In an earlier statement to SFGATE, Gilmore said, “The campus is supporting those impacted in accordance with its long-standing procedures for visa revocations. We are providing them with resources to navigate the process and are encouraging them to seek legal counsel for guidance.”

Chen’s case is one of many surfacing across California campuses. UC Merced confirmed four cases to SFGATE, while Stanford University confirmed eight. UC Santa Barbara acknowledged revocations but did not provide specific figures, and UC San Diego declined to confirm any numbers. And as of April 15, a spokesperson for the California State University system confirmed that 70 CSU students have been affected by visa revocations since the start of the year.

Many of the affected students, the complaint says, were not aware their status had changed until hearing from their universities. “The scope and speed of this operation have created widespread panic among students, many of whom remain in the United States unaware that their legal status has been silently stripped from them,” it reads.

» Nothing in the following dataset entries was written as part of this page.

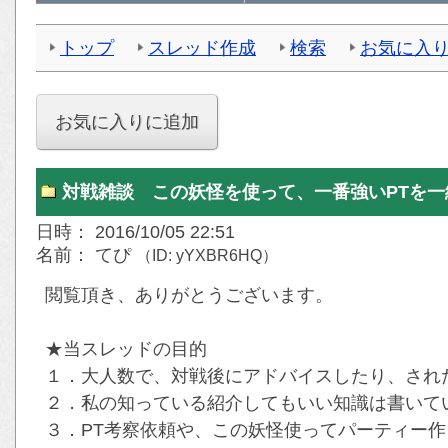
トップ
スレッド作成
検索
お気に入
対戦雑談 この妖怪を使って、一番強いPTを
日時： 2016/10/05 22:51
名前： てぴ
（ID: yYXBR6HQ）
閲覧頂き、ありがとうございます。
★当スレッドの目的
１．大人数で、対戦後にアドバイスしたり、され
２．私の知っている紹介してもいい知識は書いて
３．PT考察依頼や、この妖怪使ってパーティー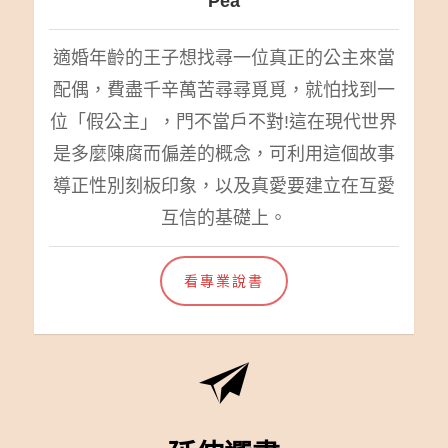
Pea
適婚年齡的王子想找尋一位真正的公主來當
配偶，費盡千辛萬苦尋尋覓覓，就怕找到一
位「假公主」，門不當戶不對!這在現代世界
是多麼陳腐而偏差的概念，可利用這個故事
導正性別刻板印象，以及真愛要建立在互愛
互信的基礎上。
看專業說書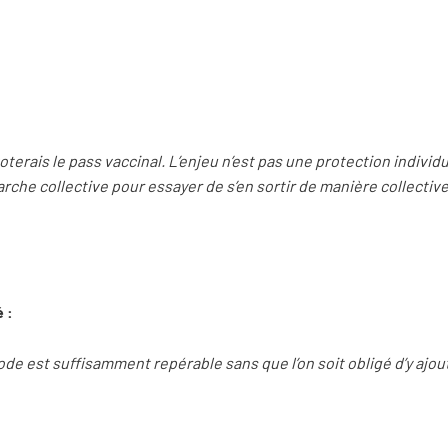
voterais le pass vaccinal. L’enjeu n’est pas une protection individ
arche collective pour essayer de s’en sortir de manière collectiv
é :
de est suffisamment repérable sans que l’on soit obligé d’y ajout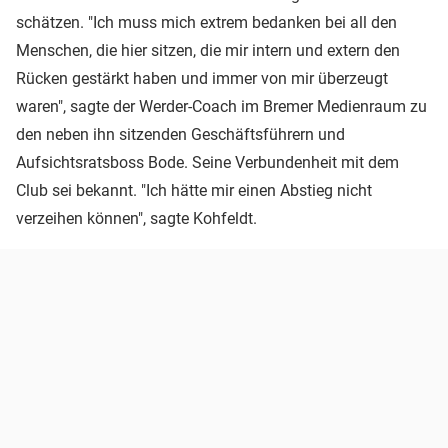
schätzen. "Ich muss mich extrem bedanken bei all den
Menschen, die hier sitzen, die mir intern und extern den
Rücken gestärkt haben und immer von mir überzeugt
waren", sagte der Werder-Coach im Bremer Medienraum zu
den neben ihn sitzenden Geschäftsführern und
Aufsichtsratsboss Bode. Seine Verbundenheit mit dem
Club sei bekannt. "Ich hätte mir einen Abstieg nicht
verzeihen können", sagte Kohfeldt.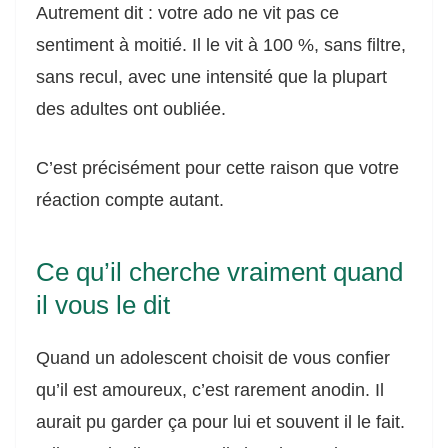
Autrement dit : votre ado ne vit pas ce
sentiment à moitié. Il le vit à 100 %, sans filtre,
sans recul, avec une intensité que la plupart
des adultes ont oubliée.
C’est précisément pour cette raison que votre
réaction compte autant.
Ce qu’il cherche vraiment quand
il vous le dit
Quand un adolescent choisit de vous confier
qu’il est amoureux, c’est rarement anodin. Il
aurait pu garder ça pour lui et souvent il le fait.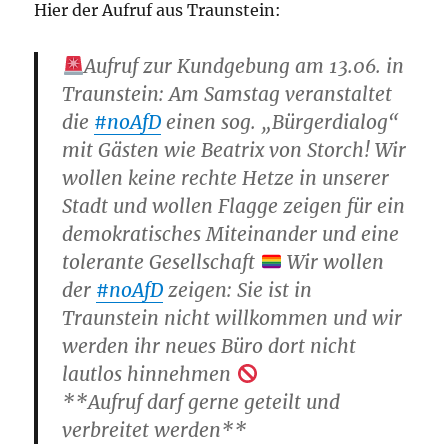
Hier der Aufruf aus Traunstein:
Aufruf zur Kundgebung am 13.06. in
Traunstein: Am Samstag veranstaltet
die
#noAfD
einen sog. „Bürgerdialog“
mit Gästen wie Beatrix von Storch! Wir
wollen keine rechte Hetze in unserer
Stadt und wollen Flagge zeigen für ein
demokratisches Miteinander und eine
tolerante Gesellschaft
Wir wollen
der
#noAfD
zeigen: Sie ist in
Traunstein nicht willkommen und wir
werden ihr neues Büro dort nicht
lautlos hinnehmen
**Aufruf darf gerne geteilt und
verbreitet werden**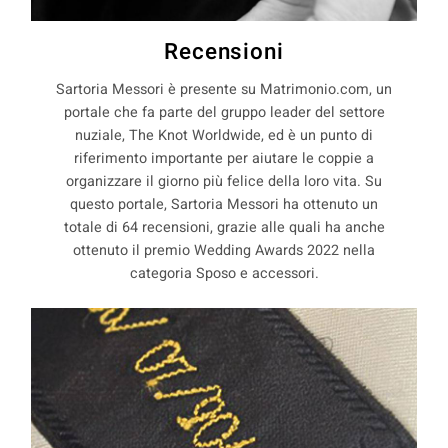
Recensioni
Sartoria Messori è presente su Matrimonio.com, un
portale che fa parte del gruppo leader del settore
nuziale, The Knot Worldwide, ed è un punto di
riferimento importante per aiutare le coppie a
organizzare il giorno più felice della loro vita. Su
questo portale, Sartoria Messori ha ottenuto un
totale di 64 recensioni, grazie alle quali ha anche
ottenuto il premio Wedding Awards 2022 nella
categoria Sposo e accessori.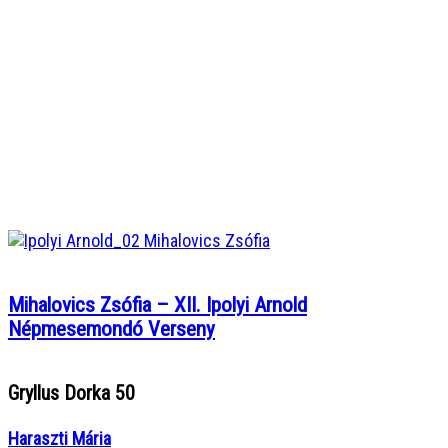
Mihalovics Zsófia – XII. Ipolyi Arnold
Népmesemondó Verseny
Gryllus Dorka 50
Haraszti Mária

Chen’s co-plaintiffs include Mengcheng Yu, a Carnegie Mellon graduate student whose SEVIS record was terminated despite “no criminal record, not even an arrest”; Jiarong Ouyang, a Ph.D. candidate at the University of Cincinnati whose prior charges were dismissed; and Gexi Guo, a Columbia graduate whose 2024 arrest was legally expunged before his visa was revoked without notice. They allege the effort has disproportionately targeted students of Chinese nationality and was carried out without any individual review or legal justification.

Although it’s unclear whether the SEVIS terminations of the plaintiffs are part of a coordinated federal strategy or a series of isolated decisions, they align with a nationwide increase in student visa revocations.

At a March 27 news conference, Secretary of State Marco Rubio said the government had revoked more than 300 student visas this year as part of an effort to remove individuals suspected of engaging in activity deemed hostile to U.S. interests.

“Every time I find one of these lunatics, I take away their visa,” Rubio said. “Might be more than 300 at this point. Might be more. We do it every day.”